Premium
Insertional mutagenesis of Brachypodium distachyon using the Tnt1 retrotransposable element
Author(s) -
Nandety Raja Sekhar,
SerraniYarce Juan C.,
Gill Upinder S.,
Oh Sunhee,
Lee HeeKyung,
Zhang Xinji,
Dai Xinbin,
Zhang Wenchao,
Krom Nick,
Wen Jiangqi,
Zhao Patrick X.,
Mysore Kirankumar S.
Publication year - 2020
Publication title -
the plant journal
Language(s) - English
Resource type - Journals
SCImago Journal Rank - 3.058
H-Index - 269
eISSN - 1365-313X
pISSN - 0960-7412
DOI - 10.1111/tpj.14813
Subject(s) - brachypodium distachyon , insertional mutagenesis , biology , functional genomics , genetics , retrotransposon , brachypodium , population , transposable element , genomics , genome , computational biology , gene , demography , sociology
SUMMARY Brachypodium distachyon is an annual C3 grass used as a monocot model system in functional genomics research. Insertional mutagenesis is a powerful tool for both forward and reverse genetics studies. In this study, we explored the possibility of using the tobacco retrotransposon Tnt1 to create a transposon‐based insertion mutant population in B. distachyon . We developed transgenic B. distachyon plants expressing Tnt1 (R0) and in the subsequent regenerants (R1) we observed that Tnt1 actively transposed during somatic embryogenesis, generating an average of 6.37 insertions per line in a population of 19 independent R1 regenerant plants analyzed. In seed‐derived progeny of R1 plants, Tnt1 segregated in a Mendelian ratio of 3:1 and no new Tnt1 transposition was observed. A total of 126 flanking sequence tags (FSTs) were recovered from the analyzed R0 and R1 lines.
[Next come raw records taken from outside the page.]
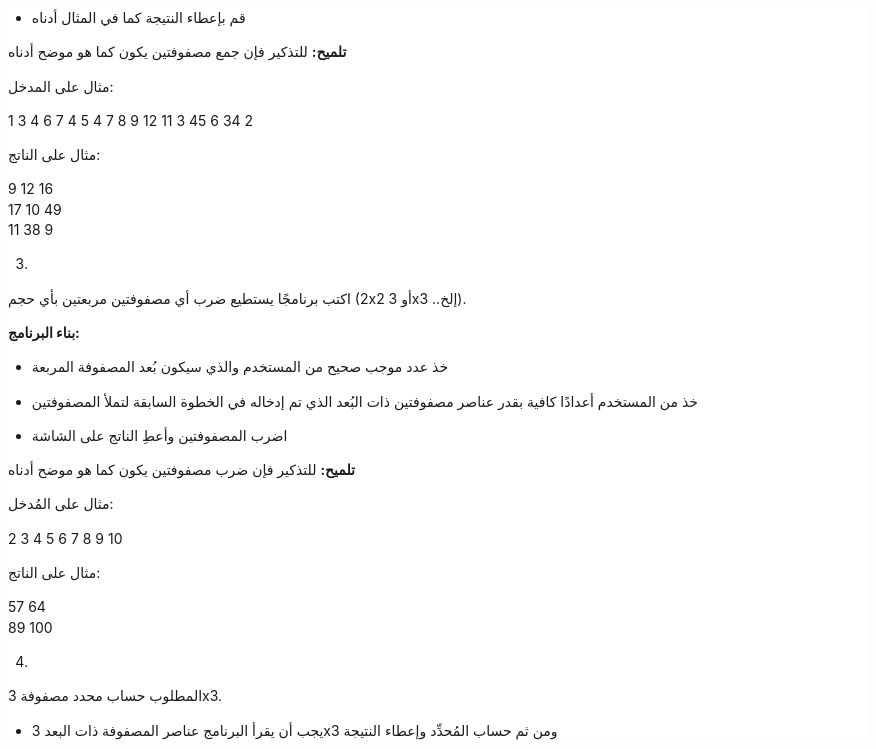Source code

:   * قم بإعطاء النتيجة كما في المثال أدناه

  **تلميح:** للتذكير فإن جمع مصفوفتين يكون كما هو موضح أدناه

  <amp-img layout="responsive" width="400" height="200" src="/assets/arrays-sum.png" alt="أمثلة وتمارين في لغة البرمجة سي - جمع مصفوفتين"></amp-img>
 

   مثال على المدخل:

   1 3 4 6 7 4 5 4 7 8 9 12 11 3 45 6 34 2

   مثال على الناتج:

  <div dir="ltr">
   9 12 16
   <br>
   17 10 49
    <br>
   11 38 9
  </div>


3.
اكتب برنامجًا يستطيع ضرب أي مصفوفتين مربعتين بأي حجم (2x2 أو 3x3 ..إلخ).

   **بناء البرنامج:**

   * خذ عدد موجب صحيح من المستخدم والذي سيكون بُعد المصفوفة المربعة

   * خذ من المستخدم أعدادًا كافية بقدر عناصر مصفوفتين ذات البُعد الذي تم إدخاله في الخطوة السابقة لتملأ المصفوفتين

   * اضرب المصفوفتين وأعطِ الناتج على الشاشة


  **تلميح:** للتذكير فإن ضرب مصفوفتين يكون كما هو موضح أدناه

   <amp-img layout="responsive" width="500" height="200" src="/assets/arrays-multiplication.png" alt="أمثلة وتمارين في لغة البرمجة سي - ضرب مصفوفتين"></amp-img>


   مثال على المُدخل:

   <div dir="ltr">
   2 3 4 5 6 7 8 9 10
   </div>


   مثال على الناتج:

   <div dir="ltr">

  57 64
  <br>
  89 100
  </div>

4.
المطلوب حساب محدد مصفوفة 3x3. 


   * يجب أن يقرأ البرنامج عناصر المصفوفة ذات البعد 3x3 ومن ثم حساب المُحدِّد وإعطاء النتيجة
Analysis of the FSTs showed a uniform pattern of insertion in all the chromosomes (1–5) without any preference for a particular chromosome region. Considering the average length of a gene transcript to be 3.37 kb, we estimated that 29 613 lines are required to achieve a 90% possibility of tagging a given gene in the B. distachyon genome using the Tnt1 ‐based mutagenesis approach. Our results show the possibility of using Tnt1 to achieve near‐saturation mutagenesis in B. distachyon , which will aid in functional genomics studies of other C3 grasses.